BEGIN Data for the task
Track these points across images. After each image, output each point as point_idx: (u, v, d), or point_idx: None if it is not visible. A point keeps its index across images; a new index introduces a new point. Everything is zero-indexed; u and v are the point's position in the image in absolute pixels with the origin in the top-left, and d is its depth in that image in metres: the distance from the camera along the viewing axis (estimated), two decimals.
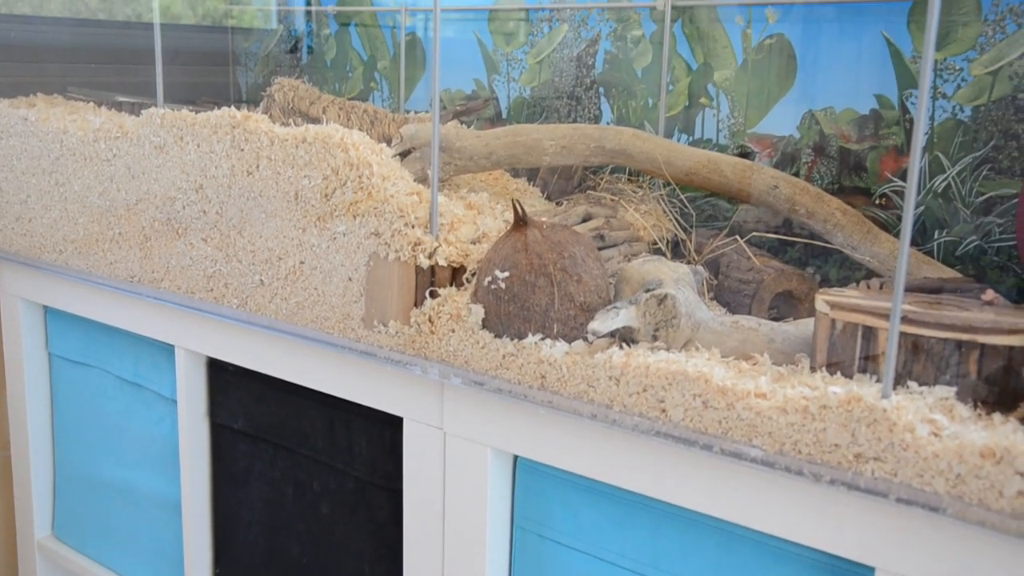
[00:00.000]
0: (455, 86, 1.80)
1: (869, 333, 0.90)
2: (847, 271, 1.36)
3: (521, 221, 1.06)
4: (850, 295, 0.96)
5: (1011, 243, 1.25)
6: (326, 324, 1.23)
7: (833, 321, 0.92)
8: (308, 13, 2.05)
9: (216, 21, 2.22)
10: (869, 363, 0.90)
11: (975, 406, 0.85)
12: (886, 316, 0.88)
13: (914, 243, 1.32)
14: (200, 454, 1.54)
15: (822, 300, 0.94)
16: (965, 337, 0.86)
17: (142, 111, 1.41)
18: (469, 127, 1.72)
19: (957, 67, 1.27)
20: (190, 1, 2.16)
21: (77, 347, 1.71)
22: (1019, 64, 1.22)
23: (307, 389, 1.34)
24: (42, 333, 1.77)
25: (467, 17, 1.76)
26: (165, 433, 1.59)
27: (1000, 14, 1.23)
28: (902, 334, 0.87)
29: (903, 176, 1.34)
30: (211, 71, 2.25)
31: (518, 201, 1.06)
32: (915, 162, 0.82)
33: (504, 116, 1.75)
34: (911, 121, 1.32)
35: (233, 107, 1.31)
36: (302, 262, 1.23)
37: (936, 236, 1.32)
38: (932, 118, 1.30)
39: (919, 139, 0.81)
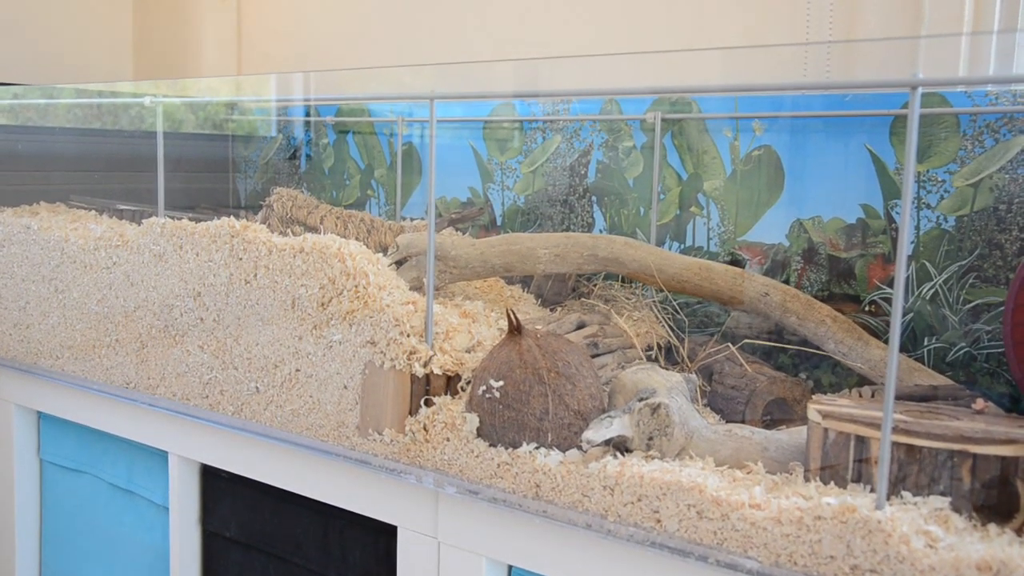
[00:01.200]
0: (451, 194, 1.84)
1: (862, 443, 0.91)
2: (839, 376, 1.37)
3: (516, 330, 1.07)
4: (842, 404, 0.97)
5: (1000, 350, 1.27)
6: (321, 432, 1.23)
7: (826, 431, 0.93)
8: (307, 123, 2.10)
9: (217, 129, 2.27)
10: (863, 472, 0.90)
11: (970, 516, 0.85)
12: (878, 426, 0.88)
13: (904, 349, 1.34)
14: (191, 562, 1.52)
15: (814, 410, 0.95)
16: (957, 447, 0.87)
17: (143, 220, 1.44)
18: (464, 234, 1.75)
19: (939, 179, 1.30)
20: (192, 109, 2.21)
21: (70, 453, 1.70)
22: (998, 176, 1.26)
23: (301, 497, 1.33)
24: (34, 439, 1.76)
25: (463, 127, 1.81)
26: (156, 541, 1.57)
27: (977, 129, 1.27)
28: (894, 444, 0.88)
29: (891, 283, 1.36)
30: (211, 178, 2.29)
31: (512, 310, 1.07)
32: (900, 272, 0.84)
33: (499, 223, 1.78)
34: (897, 230, 1.34)
35: (232, 217, 1.33)
36: (298, 370, 1.24)
37: (926, 342, 1.33)
38: (917, 227, 1.33)
39: (903, 249, 0.83)
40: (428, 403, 1.13)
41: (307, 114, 2.10)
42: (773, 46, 1.44)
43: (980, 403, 0.98)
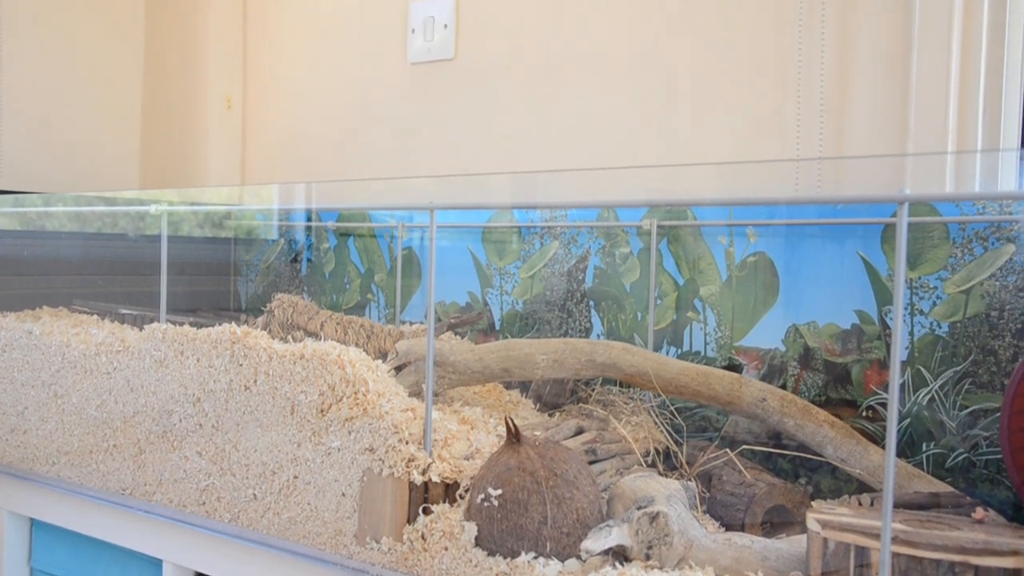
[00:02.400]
0: (450, 298, 1.86)
1: (862, 553, 0.90)
2: (839, 481, 1.36)
3: (514, 438, 1.08)
4: (841, 513, 0.97)
5: (998, 456, 1.27)
6: (318, 540, 1.22)
7: (825, 540, 0.93)
8: (309, 227, 2.14)
9: (220, 233, 2.31)
10: None
11: None
12: (878, 536, 0.88)
13: (903, 455, 1.34)
14: None
15: (814, 519, 0.94)
16: (958, 558, 0.86)
17: (145, 324, 1.45)
18: (463, 338, 1.76)
19: (931, 285, 1.32)
20: (196, 214, 2.25)
21: (62, 561, 1.68)
22: (989, 284, 1.28)
23: None
24: (26, 547, 1.74)
25: (462, 232, 1.84)
26: None
27: (967, 237, 1.29)
28: (895, 555, 0.87)
29: (888, 389, 1.37)
30: (213, 281, 2.31)
31: (511, 418, 1.08)
32: (895, 380, 0.85)
33: (497, 327, 1.80)
34: (891, 336, 1.36)
35: (233, 323, 1.35)
36: (296, 476, 1.24)
37: (924, 448, 1.33)
38: (911, 333, 1.34)
39: (897, 356, 0.84)
40: (426, 511, 1.13)
41: (308, 219, 2.14)
42: (765, 162, 1.48)
43: (980, 512, 0.98)
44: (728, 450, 1.32)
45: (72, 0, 2.23)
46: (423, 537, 1.11)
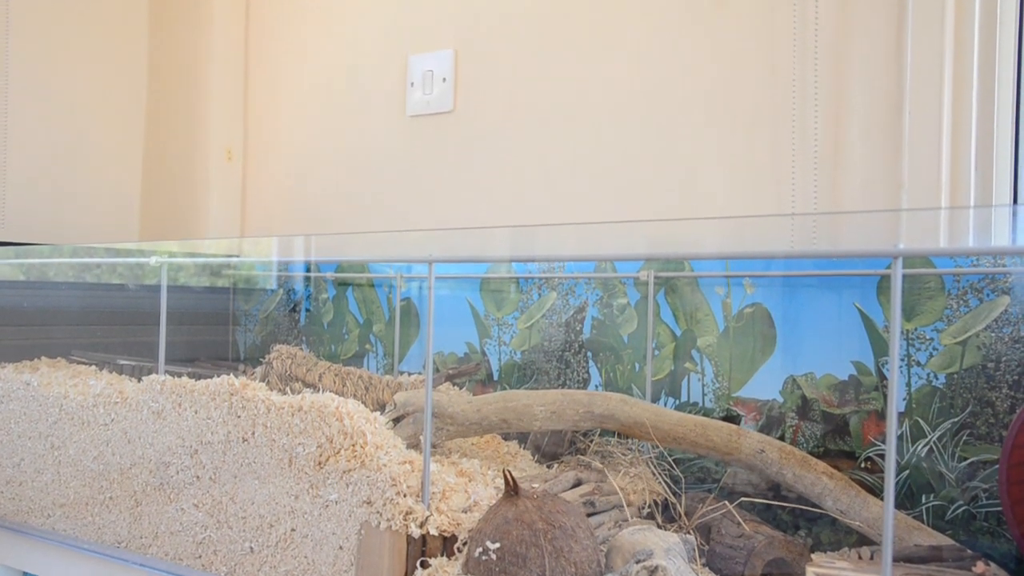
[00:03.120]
0: (448, 349, 1.86)
1: None
2: (838, 534, 1.36)
3: (512, 491, 1.08)
4: (841, 567, 0.96)
5: (998, 508, 1.26)
6: None
7: None
8: (307, 278, 2.15)
9: (218, 283, 2.32)
10: None
11: None
12: None
13: (903, 507, 1.33)
14: None
15: (813, 572, 0.94)
16: None
17: (143, 376, 1.45)
18: (461, 388, 1.76)
19: (928, 337, 1.33)
20: (194, 263, 2.26)
21: None
22: (985, 335, 1.28)
23: None
24: None
25: (460, 283, 1.85)
26: None
27: (962, 289, 1.30)
28: None
29: (886, 440, 1.37)
30: (212, 331, 2.32)
31: (509, 471, 1.08)
32: (891, 433, 0.85)
33: (495, 378, 1.80)
34: (888, 387, 1.36)
35: (231, 374, 1.35)
36: (293, 529, 1.23)
37: (924, 500, 1.33)
38: (908, 385, 1.34)
39: (893, 408, 0.85)
40: (424, 565, 1.12)
41: (307, 270, 2.15)
42: (762, 216, 1.49)
43: (980, 566, 0.97)
44: (727, 502, 1.32)
45: (75, 54, 2.26)
46: None
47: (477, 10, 1.90)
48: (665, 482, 1.43)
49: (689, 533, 1.27)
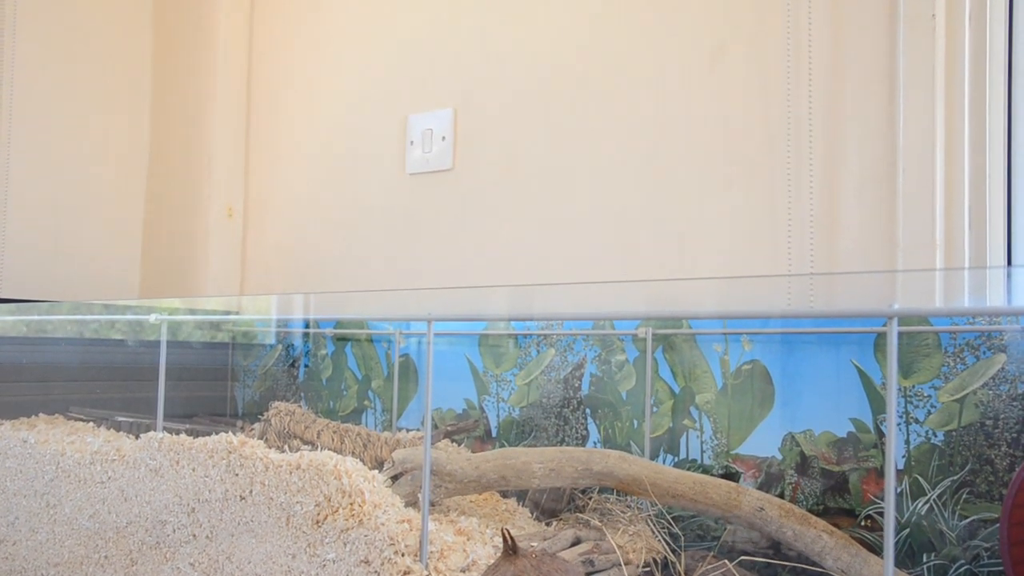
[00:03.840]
0: (446, 405, 1.86)
1: None
2: None
3: (511, 550, 1.07)
4: None
5: (1000, 567, 1.26)
6: None
7: None
8: (306, 334, 2.15)
9: (217, 338, 2.32)
10: None
11: None
12: None
13: (903, 565, 1.32)
14: None
15: None
16: None
17: (141, 432, 1.45)
18: (460, 445, 1.76)
19: (925, 394, 1.33)
20: (194, 321, 2.27)
21: None
22: (982, 393, 1.29)
23: None
24: None
25: (459, 339, 1.86)
26: None
27: (958, 346, 1.31)
28: None
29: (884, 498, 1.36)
30: (210, 386, 2.32)
31: (507, 530, 1.07)
32: (890, 493, 0.85)
33: (494, 435, 1.79)
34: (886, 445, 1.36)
35: (230, 432, 1.35)
36: None
37: (925, 559, 1.32)
38: (907, 442, 1.34)
39: (891, 469, 0.85)
40: None
41: (307, 326, 2.16)
42: (759, 277, 1.50)
43: None
44: (727, 560, 1.31)
45: (77, 111, 2.29)
46: None
47: (476, 71, 1.93)
48: (664, 540, 1.42)
49: None
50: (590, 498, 1.56)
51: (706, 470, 1.53)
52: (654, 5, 1.70)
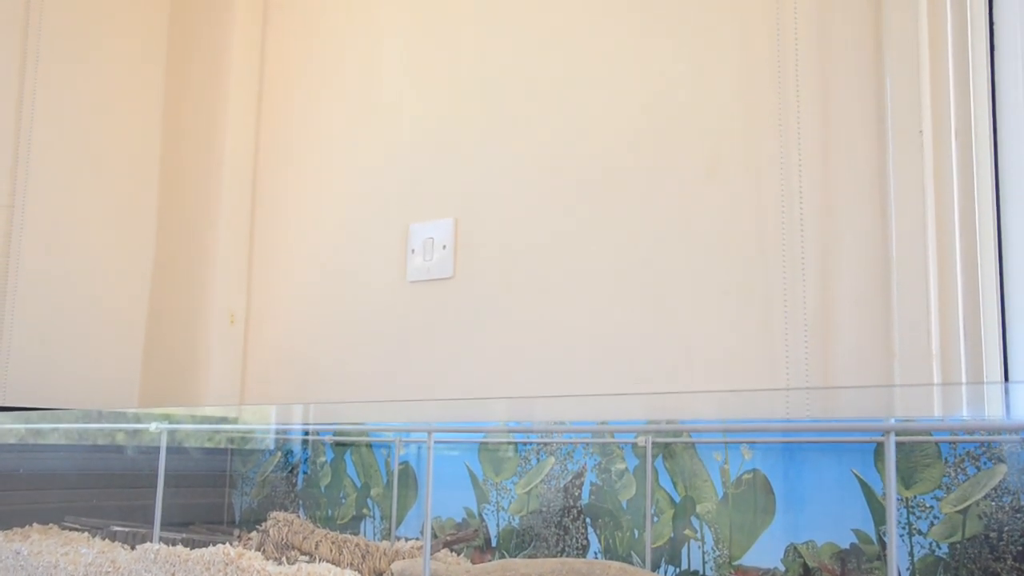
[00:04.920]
0: (446, 514, 1.85)
1: None
2: None
3: None
4: None
5: None
6: None
7: None
8: (305, 442, 2.15)
9: (215, 444, 2.31)
10: None
11: None
12: None
13: None
14: None
15: None
16: None
17: (137, 544, 1.44)
18: (459, 554, 1.74)
19: (927, 504, 1.32)
20: (193, 418, 2.26)
21: None
22: (985, 504, 1.28)
23: None
24: None
25: (458, 447, 1.85)
26: None
27: (958, 457, 1.31)
28: None
29: None
30: (208, 492, 2.30)
31: None
32: None
33: (493, 544, 1.77)
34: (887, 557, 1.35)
35: (227, 544, 1.33)
36: None
37: None
38: (911, 554, 1.33)
39: None
40: None
41: (306, 433, 2.15)
42: (757, 390, 1.51)
43: None
44: None
45: (84, 222, 2.33)
46: None
47: (477, 181, 1.97)
48: None
49: None
50: None
51: None
52: (650, 118, 1.75)
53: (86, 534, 1.76)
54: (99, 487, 2.08)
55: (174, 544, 1.41)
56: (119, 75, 2.43)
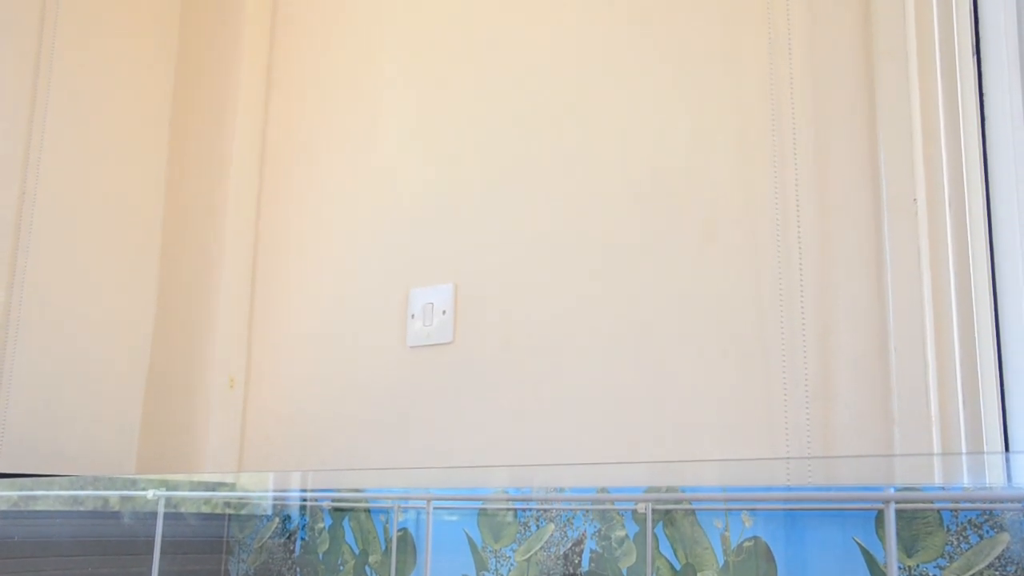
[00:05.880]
0: None
1: None
2: None
3: None
4: None
5: None
6: None
7: None
8: (303, 508, 2.13)
9: (213, 509, 2.29)
10: None
11: None
12: None
13: None
14: None
15: None
16: None
17: None
18: None
19: (930, 574, 1.31)
20: (190, 484, 2.25)
21: None
22: (989, 573, 1.27)
23: None
24: None
25: (457, 513, 1.84)
26: None
27: (960, 524, 1.30)
28: None
29: None
30: (205, 559, 2.27)
31: None
32: None
33: None
34: None
35: None
36: None
37: None
38: None
39: None
40: None
41: (304, 499, 2.14)
42: (758, 459, 1.51)
43: None
44: None
45: (84, 287, 2.34)
46: None
47: (477, 247, 1.99)
48: None
49: None
50: None
51: None
52: (648, 185, 1.77)
53: None
54: (95, 554, 2.06)
55: None
56: (119, 146, 2.47)
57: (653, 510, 1.58)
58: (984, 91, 1.49)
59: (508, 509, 1.77)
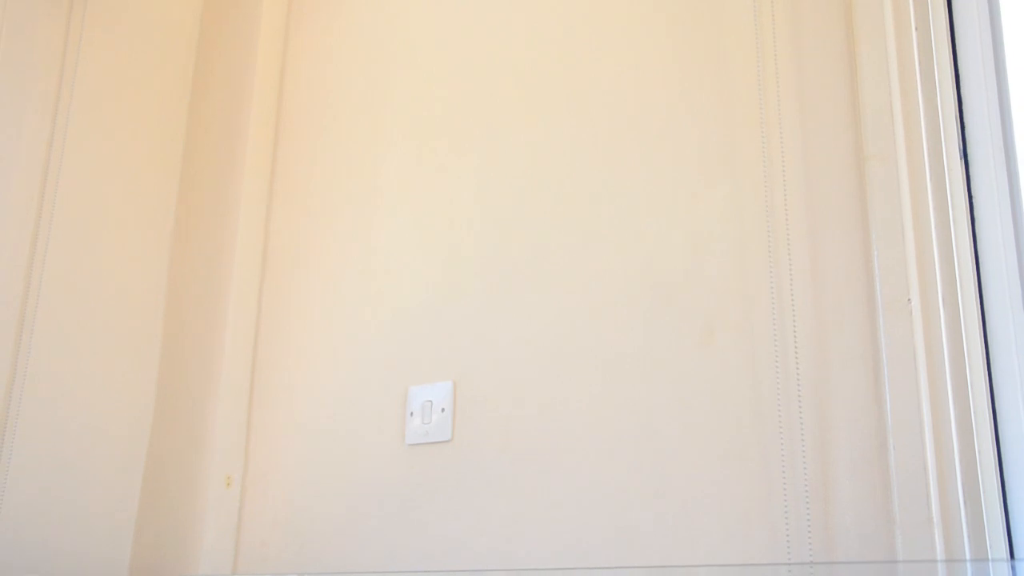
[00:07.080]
0: None
1: None
2: None
3: None
4: None
5: None
6: None
7: None
8: None
9: None
10: None
11: None
12: None
13: None
14: None
15: None
16: None
17: None
18: None
19: None
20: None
21: None
22: None
23: None
24: None
25: None
26: None
27: None
28: None
29: None
30: None
31: None
32: None
33: None
34: None
35: None
36: None
37: None
38: None
39: None
40: None
41: None
42: (759, 565, 1.50)
43: None
44: None
45: (81, 392, 2.34)
46: None
47: (476, 344, 2.00)
48: None
49: None
50: None
51: None
52: (646, 287, 1.79)
53: None
54: None
55: None
56: (121, 242, 2.50)
57: None
58: (972, 193, 1.52)
59: None
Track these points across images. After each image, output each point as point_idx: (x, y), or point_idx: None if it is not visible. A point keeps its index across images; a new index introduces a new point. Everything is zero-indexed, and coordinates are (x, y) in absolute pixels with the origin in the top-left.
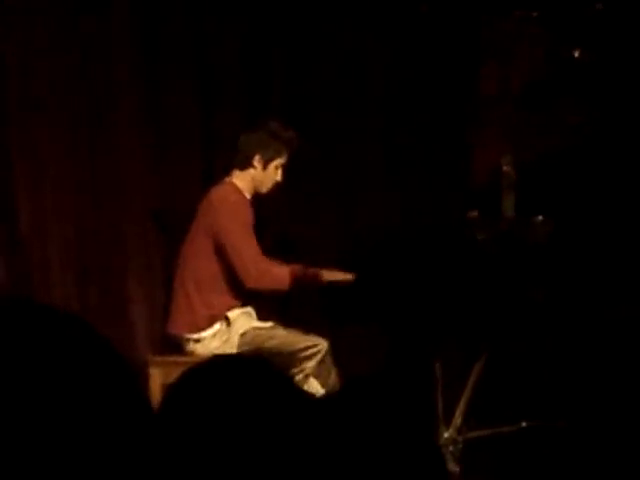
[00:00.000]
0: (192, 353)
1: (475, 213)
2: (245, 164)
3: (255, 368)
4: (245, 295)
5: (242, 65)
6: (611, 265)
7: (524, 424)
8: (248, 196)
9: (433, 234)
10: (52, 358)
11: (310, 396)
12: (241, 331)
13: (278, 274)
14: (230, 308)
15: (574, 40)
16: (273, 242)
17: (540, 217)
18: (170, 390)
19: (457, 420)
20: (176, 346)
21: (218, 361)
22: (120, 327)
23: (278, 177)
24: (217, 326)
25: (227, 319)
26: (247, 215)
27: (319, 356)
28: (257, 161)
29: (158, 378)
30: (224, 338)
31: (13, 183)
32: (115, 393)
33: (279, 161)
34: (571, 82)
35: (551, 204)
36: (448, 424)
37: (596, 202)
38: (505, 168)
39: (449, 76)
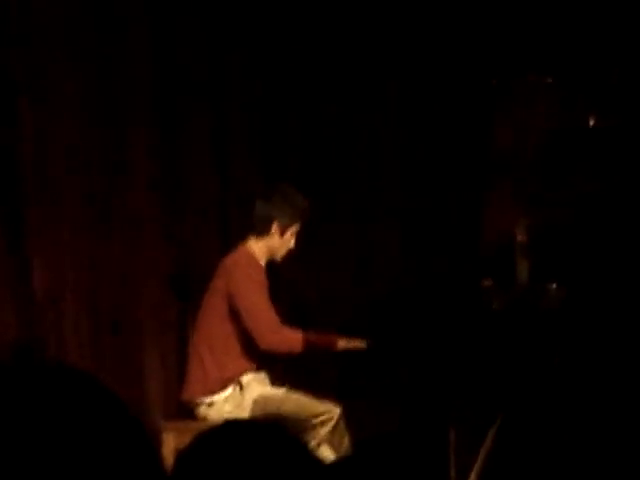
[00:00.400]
END Data for the task
What you should repeat exactly is the run of lines from the top of the listing above through the line with "43: (980, 403, 0.98)", without pictures.

Track these points across images. After each image, output each point as point_idx: (u, v, d), or point_idx: None if it is not visible. A point keeps its index across images; a new index introduces a new point. Everything is zero-indexed; u and v are the point's position in the image in absolute pixels with the origin in the top-left, and d is its depth in that image in metres: the distance from the camera along the viewing axis (estimated), two decimals.
[00:00.000]
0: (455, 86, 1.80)
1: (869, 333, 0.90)
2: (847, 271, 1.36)
3: (521, 221, 1.06)
4: (850, 295, 0.96)
5: (1011, 243, 1.25)
6: (326, 324, 1.23)
7: (833, 321, 0.92)
8: (308, 13, 2.05)
9: (216, 21, 2.22)
10: (869, 363, 0.90)
11: (975, 406, 0.85)
12: (886, 316, 0.88)
13: (914, 243, 1.32)
14: (200, 454, 1.54)
15: (822, 300, 0.94)
16: (965, 337, 0.86)
17: (142, 111, 1.41)
18: (469, 127, 1.72)
19: (957, 67, 1.27)
20: (190, 1, 2.16)
21: (77, 347, 1.71)
22: (1019, 64, 1.22)
23: (307, 389, 1.34)
24: (42, 333, 1.77)
25: (467, 17, 1.76)
26: (165, 433, 1.59)
27: (1000, 14, 1.23)
28: (902, 334, 0.87)
29: (903, 176, 1.34)
30: (211, 71, 2.25)
31: (518, 201, 1.06)
32: (915, 162, 0.82)
33: (504, 116, 1.75)
34: (911, 121, 1.32)
35: (233, 107, 1.31)
36: (302, 262, 1.23)
37: (936, 236, 1.32)
38: (932, 118, 1.30)
39: (919, 139, 0.81)
[00:01.200]
0: (451, 194, 1.84)
1: (862, 443, 0.91)
2: (839, 376, 1.37)
3: (516, 330, 1.07)
4: (842, 404, 0.97)
5: (1000, 350, 1.27)
6: (321, 432, 1.23)
7: (826, 431, 0.93)
8: (307, 123, 2.10)
9: (217, 129, 2.27)
10: (863, 472, 0.90)
11: (970, 516, 0.85)
12: (878, 426, 0.88)
13: (904, 349, 1.34)
14: (191, 562, 1.52)
15: (814, 410, 0.95)
16: (957, 447, 0.87)
17: (143, 220, 1.44)
18: (464, 234, 1.75)
19: (939, 179, 1.30)
20: (192, 109, 2.21)
21: (70, 453, 1.70)
22: (998, 176, 1.26)
23: (301, 497, 1.33)
24: (34, 439, 1.76)
25: (463, 127, 1.81)
26: (156, 541, 1.57)
27: (977, 129, 1.27)
28: (894, 444, 0.88)
29: (891, 283, 1.36)
30: (211, 178, 2.29)
31: (512, 310, 1.07)
32: (900, 272, 0.84)
33: (499, 223, 1.78)
34: (897, 230, 1.34)
35: (232, 217, 1.33)
36: (298, 370, 1.24)
37: (926, 342, 1.33)
38: (917, 227, 1.33)
39: (903, 249, 0.83)
40: (428, 403, 1.13)
41: (307, 114, 2.10)
42: (773, 46, 1.44)
43: (980, 403, 0.98)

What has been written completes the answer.